NPVSynthetic Resin = $ 2.903.021,4032


NPVEpoxy Resin = $ 2.362.214,4538

Kesimpulannya, kedua proyek tersebut dapat diterima karena NPV keduanya positif.
Namun, karena kedua proyek ini bersifat saling meniadakan (mutually exclusive),
maka pihak dewan direksi perusahaan harus memilih proyek Synthetic Resin yang
memiliki NPV lebih besar.
Mr. Kevin dapat meyakinkan dewan direksi untuk memilih metode NPV sebagai
jalan keluar permasalahan ini karena nilai NPV untuk kedua proyek bernilai positif.
Dan keuntungan kalau menggunakan NPV adalah :
-. Memperhatikan nilai waktu dari pada uang (time value of money);
-. Mengutamakan aliran kas yang lebih awal; dan
-. Tidak mengabaikan aliran kas selama periode proyek atau investasi.

4. Modified Internal Rate of Return (MIRR).

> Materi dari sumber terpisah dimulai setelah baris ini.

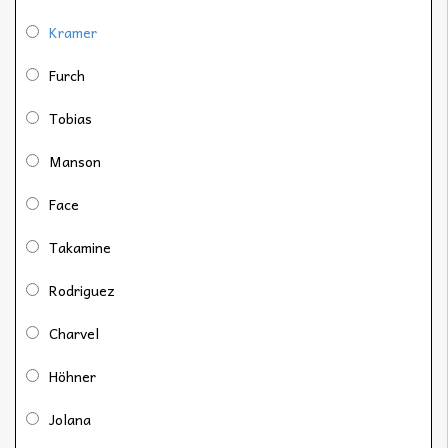
Kramer
Furch
Tobias
Manson
Face
Takamine
Rodriguez
Charvel
Höhner
Jolana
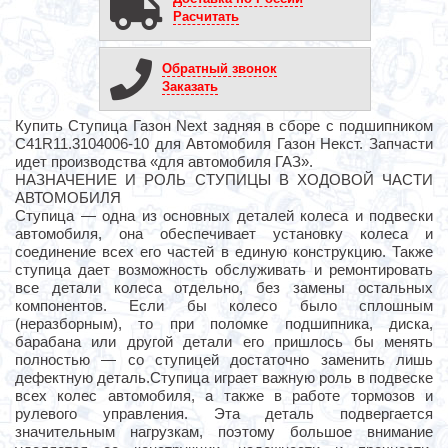
Расчитать
Обратный звонок
Заказать
Купить Ступица Газон Next задняя в сборе с подшипником
C41R11.3104006-10 для Автомобиля Газон Некст. Запчасти
идет производства «для автомобиля ГАЗ».
НАЗНАЧЕНИЕ И РОЛЬ СТУПИЦЫ В ХОДОВОЙ ЧАСТИ
АВТОМОБИЛЯ
Ступица — одна из основных деталей колеса и подвески
автомобиля, она обеспечивает установку колеса и
соединение всех его частей в единую конструкцию. Также
ступица дает возможность обслуживать и ремонтировать
все детали колеса отдельно, без замены остальных
компонентов. Если бы колесо было сплошным
(неразборным), то при поломке подшипника, диска,
барабана или другой детали его пришлось бы менять
полностью — со ступицей достаточно заменить лишь
дефектную деталь.Ступица играет важную роль в подвеске
всех колес автомобиля, а также в работе тормозов и
рулевого управления. Эта деталь подвергается
значительным нагрузкам, поэтому большое внимание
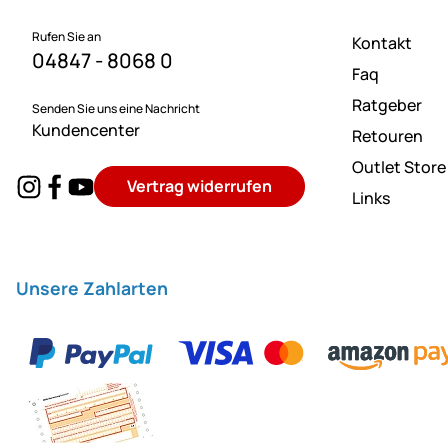
Rufen Sie an
Kontakt
04847 - 8068 0
Faq
Ratgeber
Senden Sie uns eine Nachricht
Kundencenter
Retouren
Outlet Store
Vertrag widerrufen
Links
Unsere Zahlarten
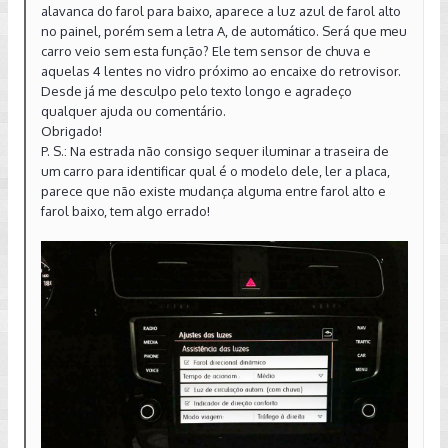
alavanca do farol para baixo, aparece a luz azul de farol alto
no painel, porém sem a letra A, de automático. Será que meu
carro veio sem esta função? Ele tem sensor de chuva e
aquelas 4 lentes no vidro próximo ao encaixe do retrovisor.
Desde já me desculpo pelo texto longo e agradeço
qualquer ajuda ou comentário.
Obrigado!
P. S.: Na estrada não consigo sequer iluminar a traseira de
um carro para identificar qual é o modelo dele, ler a placa,
parece que não existe mudança alguma entre farol alto e
farol baixo, tem algo errado!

Tingkat pengembalian internal yang dimodifikasi (MIRR) adalah metrik pembiayaan
yang digunakan dalam penganggaran modal bisnis.
Nilai MIRR untuk kedua proyek tersebut diatas sebenarnya tidak dapat ditentukan,
karena tidak diberikan keterangan biaya modal. Namun, bisa diasumsikan bahwa
biaya modal sebesar 10%, jadi MIRR untuk masing-masing proyek adalah sebagai
berikut:

MIRRSynthetic Resin = $ 0,3231 atau 32,3%


MIRREpoxy Resin = $ 0,2170 atau 21,7%

Jika, kedua proyek ini bersifat saling meniadakan (mutually exclusive), maka pihak
dewan direksi perusahaan harus memilih proyek Synthetic Resin yang memiliki nilai
prosentase lebih besar yaitu 32,3%.
Mr. Kevin dapat menunjukkan bahwa MIRR memungkinkan manajer proyek
menetapkan tingkat reinvestasi yang realistis dan hasil idealnya menghasilkan hasil
setara tahunan yang lebih akurat.

5. Menghitung Profitability Index (PI) untuk masing-masing proposal.

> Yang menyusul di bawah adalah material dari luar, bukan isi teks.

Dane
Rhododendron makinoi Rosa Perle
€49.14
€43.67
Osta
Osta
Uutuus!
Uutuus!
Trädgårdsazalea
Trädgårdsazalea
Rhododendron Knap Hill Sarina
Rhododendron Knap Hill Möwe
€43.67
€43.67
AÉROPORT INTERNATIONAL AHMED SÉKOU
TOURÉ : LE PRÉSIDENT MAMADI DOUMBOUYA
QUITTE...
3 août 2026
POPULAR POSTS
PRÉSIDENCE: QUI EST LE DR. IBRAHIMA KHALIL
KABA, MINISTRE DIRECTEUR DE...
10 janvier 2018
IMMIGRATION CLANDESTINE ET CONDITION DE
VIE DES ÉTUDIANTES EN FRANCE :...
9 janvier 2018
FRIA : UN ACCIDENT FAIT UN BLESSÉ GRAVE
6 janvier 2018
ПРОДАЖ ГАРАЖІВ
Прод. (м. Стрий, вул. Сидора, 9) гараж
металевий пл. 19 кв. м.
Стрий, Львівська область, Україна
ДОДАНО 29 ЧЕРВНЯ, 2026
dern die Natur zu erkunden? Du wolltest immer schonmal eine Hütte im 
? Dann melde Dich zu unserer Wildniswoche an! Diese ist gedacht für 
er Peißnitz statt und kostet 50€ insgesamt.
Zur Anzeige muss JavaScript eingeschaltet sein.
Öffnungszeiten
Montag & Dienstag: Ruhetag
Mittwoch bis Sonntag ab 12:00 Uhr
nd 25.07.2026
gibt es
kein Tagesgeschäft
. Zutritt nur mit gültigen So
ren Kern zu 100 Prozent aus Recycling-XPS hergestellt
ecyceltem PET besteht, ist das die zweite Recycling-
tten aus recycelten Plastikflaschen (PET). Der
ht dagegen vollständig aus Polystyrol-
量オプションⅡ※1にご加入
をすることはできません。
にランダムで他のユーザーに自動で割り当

Nilai PI untuk kedua proyek seharusnya tidak dapat ditentukan karena tidak
diberikan keterangan biaya modal dalam soal. Namun, coba diasumsikan bahwa
biaya modal sebesar 10%, jadi PI untuk masing-masing proyek sebagai berikut:

PISynthetic Resin = $ (1,9030)


PIEpoxy Resin = $ (1,3622)

Ukuran ini tidak dapat membantu menyelesaikan masalah ini karena kedua proyek
memghasilkan nilai Profitability Index kurang dari 1, sehingga usulan proyek ini
harus ditolak.

Demikian yang dapat saya sampaikan. Terima Kasih.